= Buddy box =

Buddy box or buddy boxing is a colloquialism referring to two R/C aircraft radio systems joined together for pilot training purposes.

This training system is universal among the six major R/C radio manufacturers (Spektrum, Futaba, JR, Hitec, Sanwa/Airtronics and KO Propo) which means that transmitters do not have to be the same brand in order to be joined via an umbilical cable. There are, however, two different types of DIN cable connectors used for the purpose and the two are incompatible. Therefore, both transmitters must have the same type of receptacle in order to operate together.

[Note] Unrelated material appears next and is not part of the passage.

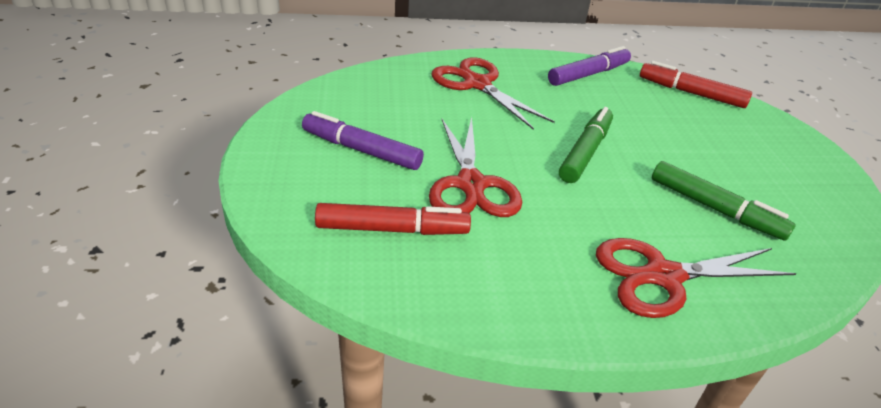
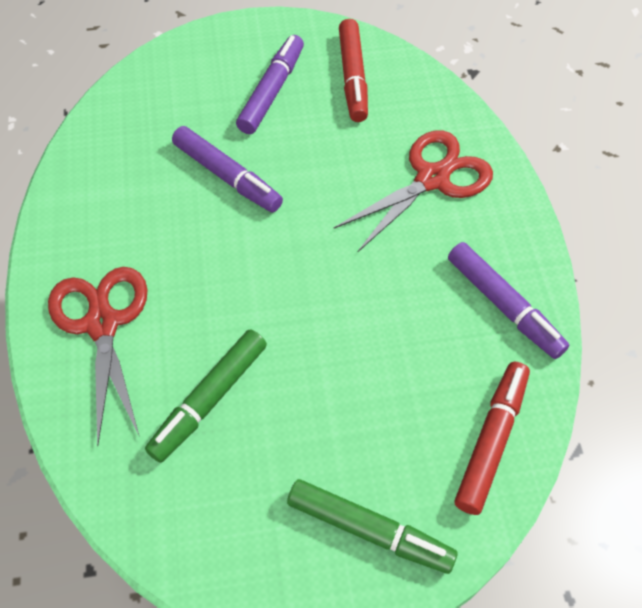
camera: 90 degrees right, 20 degrees up
(392, 229) = (159, 123): red marker -> red marker (353, 77)
(471, 185) = (227, 176): red scissors -> purple marker
(585, 152) = (302, 280): green marker -> green marker (369, 529)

Buddy boxing is accomplished by joining the student and master transmitters via the aforementioned cable and making sure that the servo reversing switches and trims are set identical on both. The student is given control of the aircraft via a long-handled, spring-loaded switch on the top left corner of most transmitters located on the master transmitter, normally held by the instructor. When the switch is pulled forward and held on by the instructor's left index finger, control of the aircraft is at the student's transmitter. Should the instructor judge that the student is encountering difficulty in flight, control is transferred to the master transmitter merely by releasing the switch. (On some older Futaba radios such as the popular 6XA, the trainer switch is actually a push-button located in the corner, the aforementioned corner toggle switch is reserved for channel 5 - landing gear.)

The two transmitters need not be on the same frequency. The master transmitter is the one that actually flies the plane; buddy boxing turns the student transmitter into a "dummy" remote control of the master. The student transmitter is operated with power switched off as power for both is provided by the master. The student transmitter will power up via the umbilical despite being switched off.